Dataset entries
--- START ---

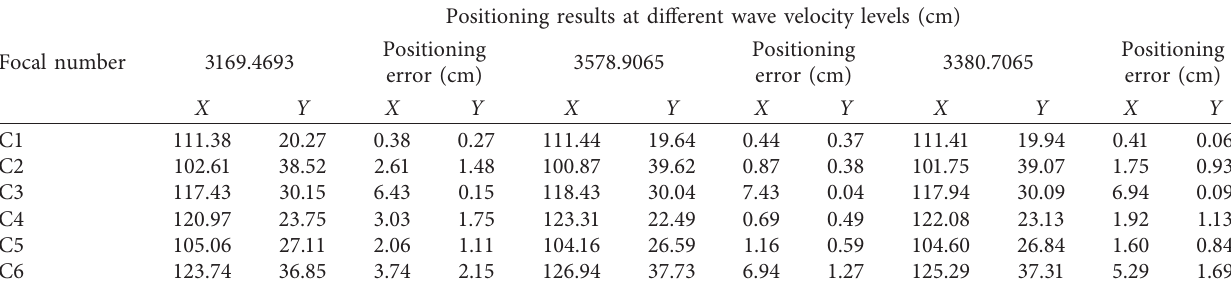
Table 17: Source location results for Scheme II of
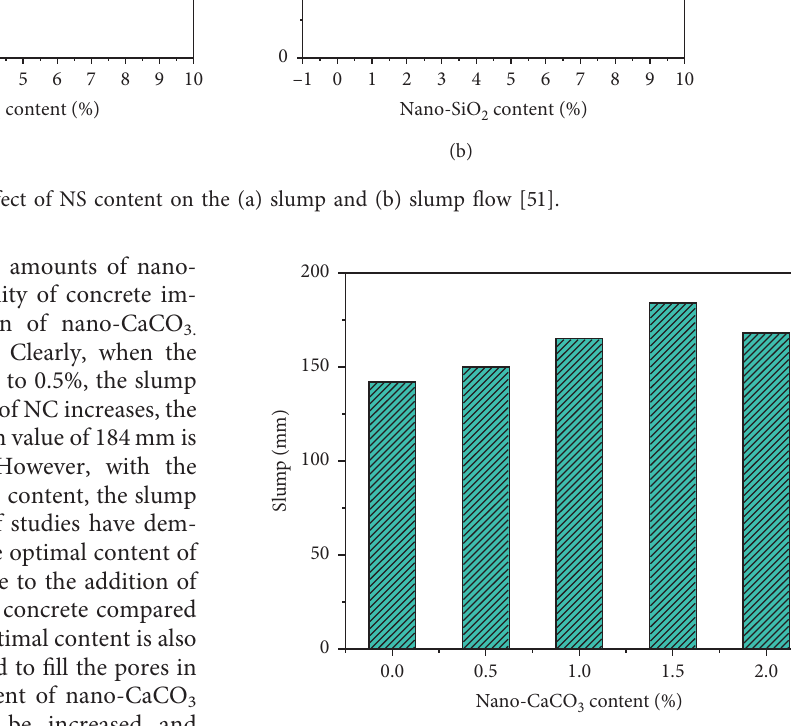
Figure 4: Relationship between the slump and NC content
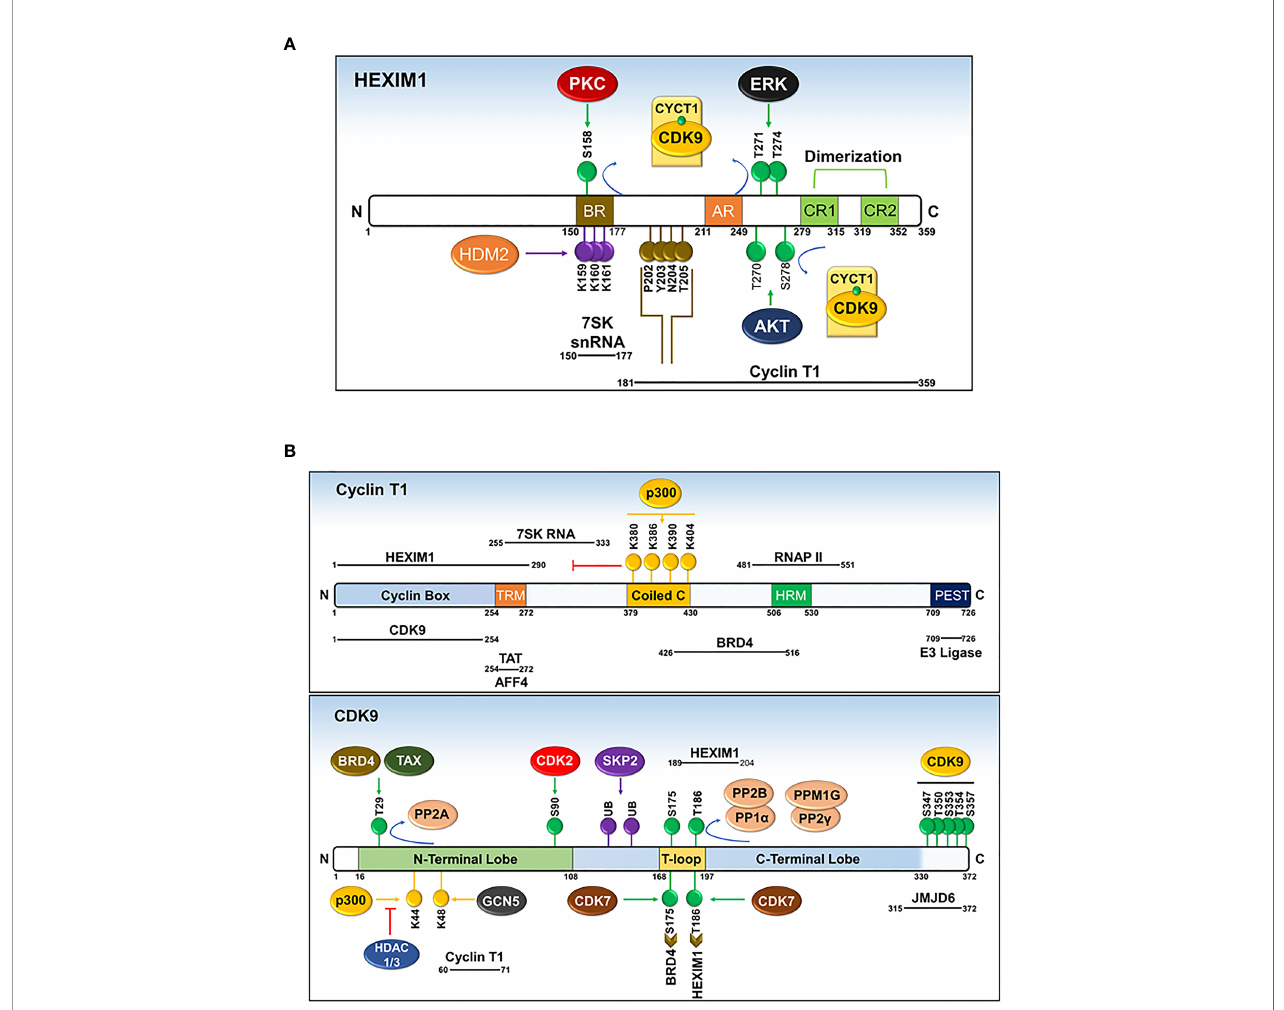
FIGURE 7 | Domains and post-translational modi fi cations of HEXIM1 (A) , cyclin T1 (B) , and CDK9 (B) . Phosphorylated (green), ubiquitinated (purple), acetylated (yellow), and PYNT (brown) motifs are shown. Numbers indicate the positions of amino acid residues. BR, basic region; AR, acidic region, encompassing AR1 and AR2; CR, coiled-coil region. Solid black lines with indicated spans of amino acid residues indicate the regions responsible for interactions with other binding partners. Modi fi ed from Cho, Schroeder and Ott, Cell Cycle, 9 (9), 1697-1705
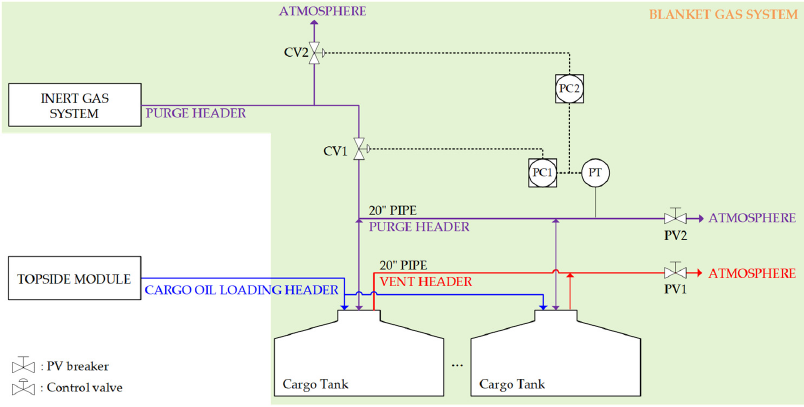
Figure 3. Configuration of a novel blanket gas system (Case B).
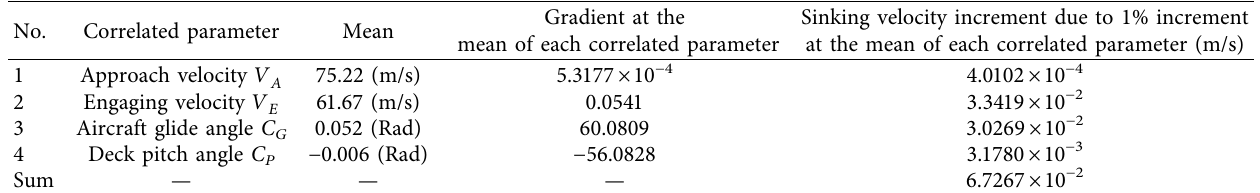
Table 6: The influence degree of the correlated parameters on the sinking velocity.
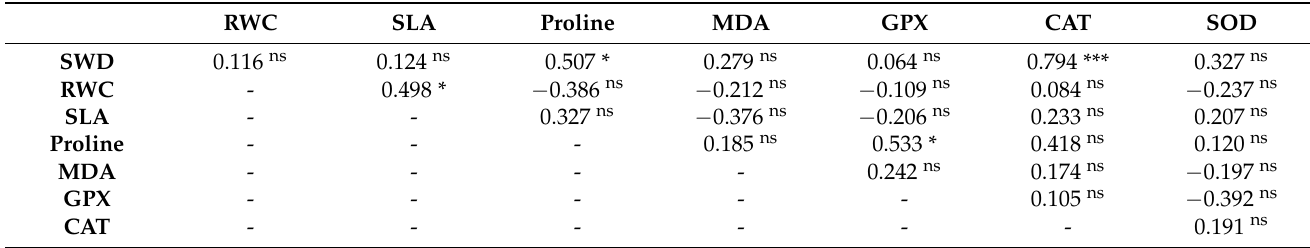
Table 6. Pearson’s correlation test among the studied traits (genotype: ‘Vulcano’). Significant at p ≤ 0.05 (*), and 0.001 (***); not significant (ns).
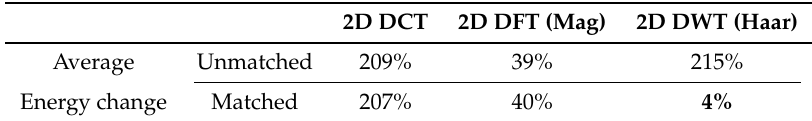
Table 1. Average energy change between coefficients of center and synthesized images.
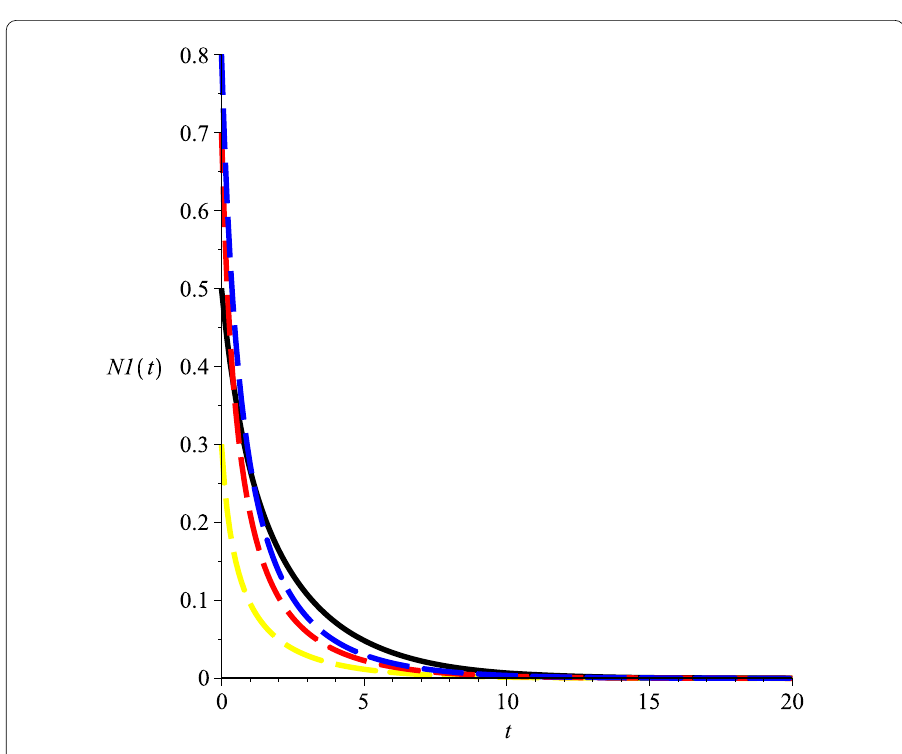
Figure 5 Numeric simulations of the first components of system (5.1) with m = 0.3, the initial conditions ( x (0), y (0)) = (0.5,0.1),(0.8,1),(0.3,3), and (0.7,2),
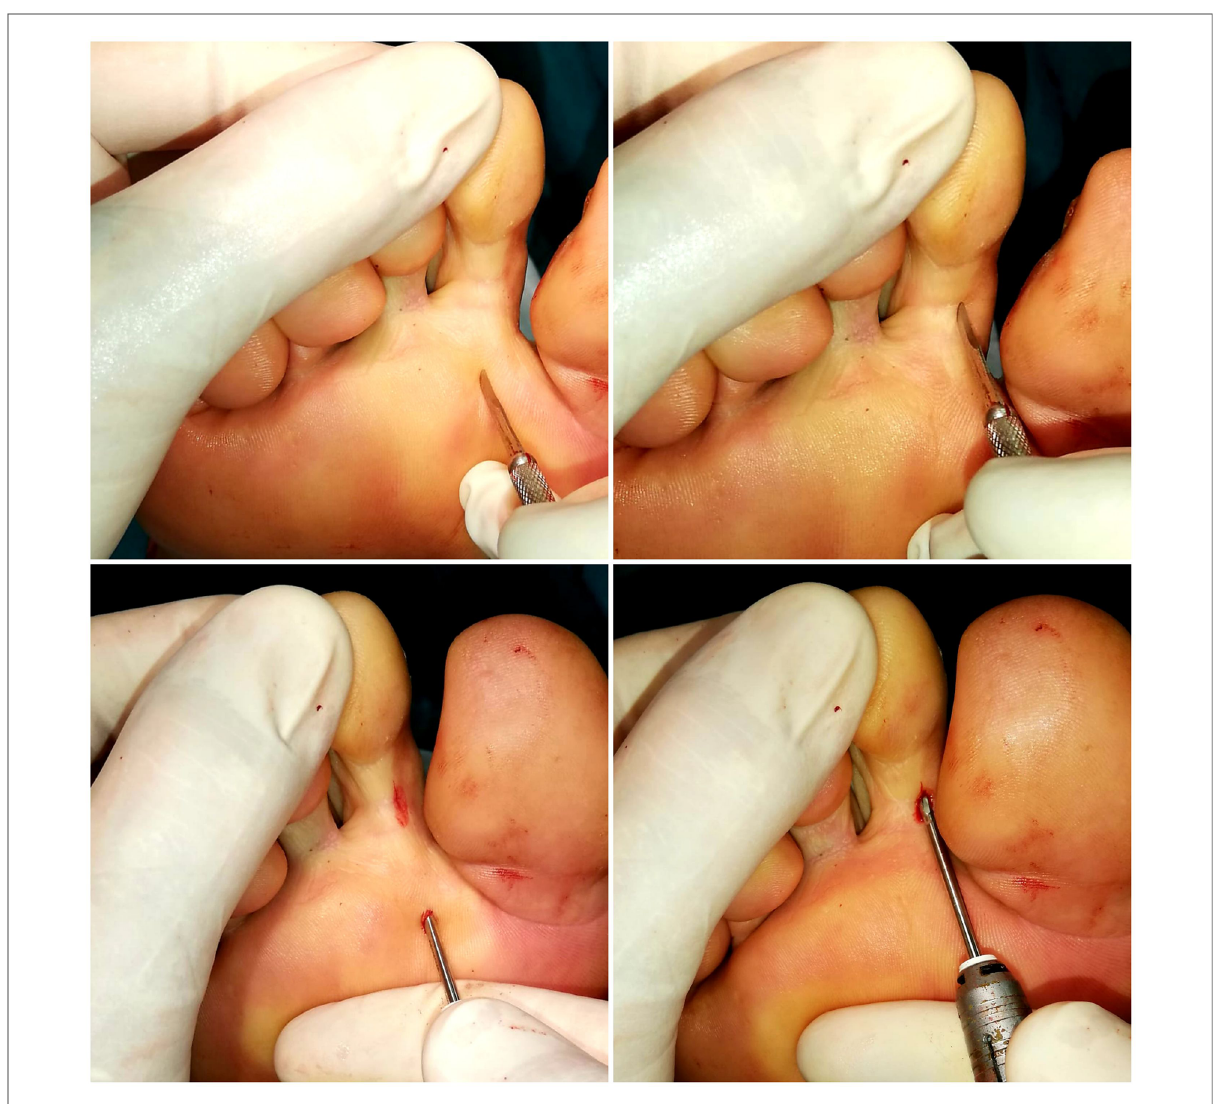
FIGURE 1 Surgical procedure for the correction of claw toe with osteotomy at the base of the phalanx and claw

--- END ---

_Task_: Which lines above carry the string "Table"? Copy those lines.

_Answer box_:
Table 17: Source location results for Scheme II of
Table 6: The influence degree of the correlated parameters on the sinking velocity.
Table 6. Pearson’s correlation test among the studied traits (genotype: ‘Vulcano’). Significant at p ≤ 0.05 (*), and 0.001 (***); not significant (ns).
Table 1. Average energy change between coefficients of center and synthesized images.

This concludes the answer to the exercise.